▶ Task statement
Each line in the records below that has the word "timescale" should be copied.
-------- Working data
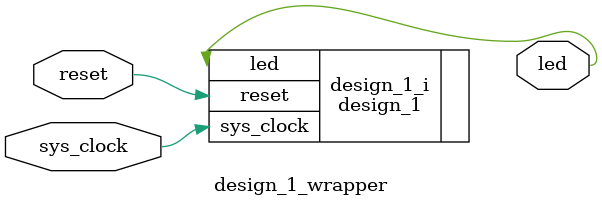
<source format=v>
`timescale 1 ps / 1 ps

module design_1_wrapper
   (led,
    reset,
    sys_clock);
  output led;
  input reset;
  input sys_clock;

  wire led;
  wire reset;
  wire sys_clock;

  design_1 design_1_i
       (.led(led),
        .reset(reset),
        .sys_clock(sys_clock));
endmodule

</source>
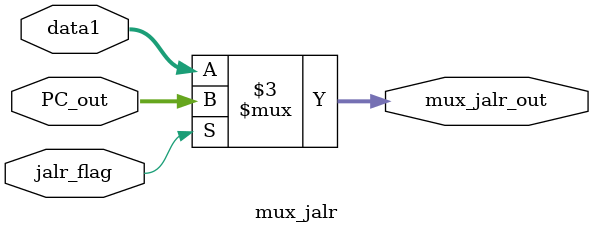
<source format=sv>
`timescale 1ns / 1ps


module mux_jalr #(parameter size = 32) (
    input jalr_flag,
    input [size -1: 0] PC_out,
    input [size -1: 0] data1,
    output logic [size -1: 0] mux_jalr_out
    );
    
    always_comb
        begin
            if(jalr_flag)
                mux_jalr_out = PC_out;
            else
                mux_jalr_out = data1;        
        end
endmodule

</source>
----------------
▶ Answer box
`timescale 1 ps / 1 ps
`timescale 1ns / 1ps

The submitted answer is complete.